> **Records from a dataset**
○ ○ ○ ○
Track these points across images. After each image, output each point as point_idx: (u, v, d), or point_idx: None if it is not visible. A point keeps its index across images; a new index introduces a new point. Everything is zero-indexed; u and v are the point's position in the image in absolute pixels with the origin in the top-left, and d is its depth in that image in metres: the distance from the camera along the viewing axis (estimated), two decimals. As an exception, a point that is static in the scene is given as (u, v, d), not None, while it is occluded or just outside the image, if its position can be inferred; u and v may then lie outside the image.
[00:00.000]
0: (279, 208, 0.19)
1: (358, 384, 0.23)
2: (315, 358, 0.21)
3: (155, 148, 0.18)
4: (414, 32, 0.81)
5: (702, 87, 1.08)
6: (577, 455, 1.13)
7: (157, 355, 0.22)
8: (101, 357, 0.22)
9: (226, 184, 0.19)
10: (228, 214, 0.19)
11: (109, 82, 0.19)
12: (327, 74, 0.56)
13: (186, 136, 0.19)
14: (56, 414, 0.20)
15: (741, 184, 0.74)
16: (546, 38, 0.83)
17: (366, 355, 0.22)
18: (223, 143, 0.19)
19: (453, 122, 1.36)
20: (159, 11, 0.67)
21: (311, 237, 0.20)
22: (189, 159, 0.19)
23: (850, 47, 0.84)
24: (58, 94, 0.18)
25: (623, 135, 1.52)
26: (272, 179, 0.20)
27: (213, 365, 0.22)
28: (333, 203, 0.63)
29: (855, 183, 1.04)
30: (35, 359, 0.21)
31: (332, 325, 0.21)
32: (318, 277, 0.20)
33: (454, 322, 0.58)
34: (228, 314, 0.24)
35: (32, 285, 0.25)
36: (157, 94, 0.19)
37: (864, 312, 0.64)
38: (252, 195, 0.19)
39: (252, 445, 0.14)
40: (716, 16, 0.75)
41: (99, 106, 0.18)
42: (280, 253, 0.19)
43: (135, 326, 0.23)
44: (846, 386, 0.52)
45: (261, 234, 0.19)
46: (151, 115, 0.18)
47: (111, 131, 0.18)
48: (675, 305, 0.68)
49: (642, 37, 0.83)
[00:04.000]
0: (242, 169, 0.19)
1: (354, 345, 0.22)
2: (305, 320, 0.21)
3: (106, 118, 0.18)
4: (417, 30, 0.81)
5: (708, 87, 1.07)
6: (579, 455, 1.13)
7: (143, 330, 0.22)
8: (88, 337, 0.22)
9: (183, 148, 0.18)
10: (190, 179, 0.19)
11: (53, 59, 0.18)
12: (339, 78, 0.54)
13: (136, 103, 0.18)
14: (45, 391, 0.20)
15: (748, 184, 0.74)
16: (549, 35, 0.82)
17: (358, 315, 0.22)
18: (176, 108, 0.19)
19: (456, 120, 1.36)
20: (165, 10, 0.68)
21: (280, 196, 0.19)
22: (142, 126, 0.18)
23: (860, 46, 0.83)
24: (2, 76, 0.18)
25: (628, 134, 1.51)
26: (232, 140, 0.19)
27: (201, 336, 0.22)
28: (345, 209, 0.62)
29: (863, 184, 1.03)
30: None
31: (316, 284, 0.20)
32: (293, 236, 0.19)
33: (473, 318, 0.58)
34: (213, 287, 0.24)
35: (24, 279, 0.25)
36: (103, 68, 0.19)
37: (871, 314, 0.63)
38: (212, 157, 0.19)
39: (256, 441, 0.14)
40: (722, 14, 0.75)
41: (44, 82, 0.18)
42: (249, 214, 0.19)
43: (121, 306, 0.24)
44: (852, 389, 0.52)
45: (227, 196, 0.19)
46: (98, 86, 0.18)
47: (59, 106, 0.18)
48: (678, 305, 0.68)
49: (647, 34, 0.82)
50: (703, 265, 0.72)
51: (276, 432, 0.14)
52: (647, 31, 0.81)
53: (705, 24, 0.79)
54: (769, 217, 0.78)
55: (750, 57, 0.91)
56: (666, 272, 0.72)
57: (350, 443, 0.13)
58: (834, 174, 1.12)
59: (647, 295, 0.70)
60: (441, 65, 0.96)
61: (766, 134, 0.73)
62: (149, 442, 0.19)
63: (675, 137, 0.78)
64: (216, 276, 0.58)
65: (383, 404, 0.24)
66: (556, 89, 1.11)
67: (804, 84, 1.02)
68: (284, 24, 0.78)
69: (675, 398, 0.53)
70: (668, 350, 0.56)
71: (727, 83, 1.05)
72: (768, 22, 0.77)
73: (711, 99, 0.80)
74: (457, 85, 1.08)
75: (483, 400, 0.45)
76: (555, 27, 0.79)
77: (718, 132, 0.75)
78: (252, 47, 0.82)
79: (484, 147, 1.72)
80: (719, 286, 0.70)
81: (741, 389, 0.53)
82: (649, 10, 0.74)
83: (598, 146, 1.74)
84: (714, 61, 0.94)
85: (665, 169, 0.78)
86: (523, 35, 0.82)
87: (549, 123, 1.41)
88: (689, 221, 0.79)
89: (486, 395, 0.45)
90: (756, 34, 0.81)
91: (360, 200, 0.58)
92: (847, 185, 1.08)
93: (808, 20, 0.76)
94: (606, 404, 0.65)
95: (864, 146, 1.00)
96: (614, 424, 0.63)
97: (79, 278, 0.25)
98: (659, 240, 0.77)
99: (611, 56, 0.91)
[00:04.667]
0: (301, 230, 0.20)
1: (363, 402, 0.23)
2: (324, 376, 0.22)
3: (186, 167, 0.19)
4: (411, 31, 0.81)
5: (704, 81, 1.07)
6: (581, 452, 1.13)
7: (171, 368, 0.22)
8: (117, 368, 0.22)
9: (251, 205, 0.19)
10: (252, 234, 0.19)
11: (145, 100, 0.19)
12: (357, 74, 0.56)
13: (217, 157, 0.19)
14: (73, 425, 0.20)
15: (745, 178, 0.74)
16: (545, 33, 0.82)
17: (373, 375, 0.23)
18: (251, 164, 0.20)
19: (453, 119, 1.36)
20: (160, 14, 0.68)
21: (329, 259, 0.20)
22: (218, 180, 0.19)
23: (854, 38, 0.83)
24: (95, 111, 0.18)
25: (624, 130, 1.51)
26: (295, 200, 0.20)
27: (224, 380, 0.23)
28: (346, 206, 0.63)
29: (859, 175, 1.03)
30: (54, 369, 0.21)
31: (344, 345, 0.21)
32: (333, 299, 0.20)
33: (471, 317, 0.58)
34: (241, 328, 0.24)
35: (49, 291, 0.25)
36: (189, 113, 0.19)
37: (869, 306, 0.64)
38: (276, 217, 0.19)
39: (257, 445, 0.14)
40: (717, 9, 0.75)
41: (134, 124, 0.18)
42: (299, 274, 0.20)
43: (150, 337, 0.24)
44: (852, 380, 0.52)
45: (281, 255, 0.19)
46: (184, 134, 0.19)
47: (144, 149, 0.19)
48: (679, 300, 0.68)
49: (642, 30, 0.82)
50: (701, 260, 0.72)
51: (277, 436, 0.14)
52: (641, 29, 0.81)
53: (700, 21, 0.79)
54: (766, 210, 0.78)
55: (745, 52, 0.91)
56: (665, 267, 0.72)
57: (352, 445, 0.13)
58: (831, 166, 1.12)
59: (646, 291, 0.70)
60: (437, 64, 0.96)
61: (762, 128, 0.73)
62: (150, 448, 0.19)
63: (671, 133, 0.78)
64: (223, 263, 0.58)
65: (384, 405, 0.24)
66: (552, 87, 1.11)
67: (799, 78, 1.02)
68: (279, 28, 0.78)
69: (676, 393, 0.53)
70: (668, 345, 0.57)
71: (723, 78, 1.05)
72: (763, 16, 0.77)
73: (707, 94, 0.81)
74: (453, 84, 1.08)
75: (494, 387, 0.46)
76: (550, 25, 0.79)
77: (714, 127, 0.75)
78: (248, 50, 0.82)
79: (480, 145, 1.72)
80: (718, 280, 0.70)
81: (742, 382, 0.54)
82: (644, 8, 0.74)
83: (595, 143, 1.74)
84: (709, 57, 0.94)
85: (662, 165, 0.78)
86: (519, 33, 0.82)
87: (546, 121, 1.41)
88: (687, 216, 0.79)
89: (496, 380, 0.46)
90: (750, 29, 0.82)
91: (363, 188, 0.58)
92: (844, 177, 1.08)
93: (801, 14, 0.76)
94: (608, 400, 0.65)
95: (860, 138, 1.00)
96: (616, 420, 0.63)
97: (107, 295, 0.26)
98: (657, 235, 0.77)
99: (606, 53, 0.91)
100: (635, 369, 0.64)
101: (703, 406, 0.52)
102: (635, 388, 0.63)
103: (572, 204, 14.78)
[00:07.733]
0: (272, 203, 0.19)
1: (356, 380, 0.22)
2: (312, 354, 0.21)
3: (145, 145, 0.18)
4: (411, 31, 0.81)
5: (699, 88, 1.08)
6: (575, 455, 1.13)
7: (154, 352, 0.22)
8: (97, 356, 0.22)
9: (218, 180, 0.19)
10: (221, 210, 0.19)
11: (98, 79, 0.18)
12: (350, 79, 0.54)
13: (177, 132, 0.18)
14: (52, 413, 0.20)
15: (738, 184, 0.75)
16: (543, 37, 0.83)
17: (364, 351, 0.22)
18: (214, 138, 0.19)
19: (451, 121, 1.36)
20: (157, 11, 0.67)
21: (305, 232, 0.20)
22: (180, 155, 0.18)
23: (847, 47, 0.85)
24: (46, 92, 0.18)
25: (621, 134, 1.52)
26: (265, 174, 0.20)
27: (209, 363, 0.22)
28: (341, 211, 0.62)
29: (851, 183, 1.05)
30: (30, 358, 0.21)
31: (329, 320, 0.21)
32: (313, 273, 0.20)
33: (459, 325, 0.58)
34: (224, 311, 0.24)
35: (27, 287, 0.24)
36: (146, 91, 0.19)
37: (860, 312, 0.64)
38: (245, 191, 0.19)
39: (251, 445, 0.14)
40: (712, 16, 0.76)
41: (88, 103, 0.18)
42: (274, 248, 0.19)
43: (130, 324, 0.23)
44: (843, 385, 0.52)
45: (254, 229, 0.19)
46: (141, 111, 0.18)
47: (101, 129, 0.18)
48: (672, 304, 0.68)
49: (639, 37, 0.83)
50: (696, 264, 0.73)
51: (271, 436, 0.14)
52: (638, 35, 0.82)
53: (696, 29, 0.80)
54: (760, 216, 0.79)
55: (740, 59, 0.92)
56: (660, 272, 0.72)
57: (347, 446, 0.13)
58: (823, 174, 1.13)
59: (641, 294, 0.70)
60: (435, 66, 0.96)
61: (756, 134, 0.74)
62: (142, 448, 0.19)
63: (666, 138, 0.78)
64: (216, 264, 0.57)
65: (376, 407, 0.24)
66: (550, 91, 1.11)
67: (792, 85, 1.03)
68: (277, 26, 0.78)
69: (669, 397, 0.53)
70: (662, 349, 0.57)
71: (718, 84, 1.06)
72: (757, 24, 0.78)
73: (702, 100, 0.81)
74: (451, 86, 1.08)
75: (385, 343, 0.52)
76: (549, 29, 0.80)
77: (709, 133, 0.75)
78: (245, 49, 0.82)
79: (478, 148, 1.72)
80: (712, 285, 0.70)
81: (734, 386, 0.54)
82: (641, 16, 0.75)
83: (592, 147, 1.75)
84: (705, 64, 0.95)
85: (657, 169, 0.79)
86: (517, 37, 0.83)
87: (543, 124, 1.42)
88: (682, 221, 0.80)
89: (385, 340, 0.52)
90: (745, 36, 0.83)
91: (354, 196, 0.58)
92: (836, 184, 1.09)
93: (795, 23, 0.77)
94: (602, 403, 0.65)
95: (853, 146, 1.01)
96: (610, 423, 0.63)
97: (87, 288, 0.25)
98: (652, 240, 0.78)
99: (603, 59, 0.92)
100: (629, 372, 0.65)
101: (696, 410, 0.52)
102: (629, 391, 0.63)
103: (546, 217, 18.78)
○ ○ ○ ○
> **About this task**
Copy out, exactly and alone, the lines of the entries above between the ones holding "12: (327, 74, 0.56)" and "28: (333, 203, 0.63)", inclusive.

> **Answer to this task**
12: (327, 74, 0.56)
13: (186, 136, 0.19)
14: (56, 414, 0.20)
15: (741, 184, 0.74)
16: (546, 38, 0.83)
17: (366, 355, 0.22)
18: (223, 143, 0.19)
19: (453, 122, 1.36)
20: (159, 11, 0.67)
21: (311, 237, 0.20)
22: (189, 159, 0.19)
23: (850, 47, 0.84)
24: (58, 94, 0.18)
25: (623, 135, 1.52)
26: (272, 179, 0.20)
27: (213, 365, 0.22)
28: (333, 203, 0.63)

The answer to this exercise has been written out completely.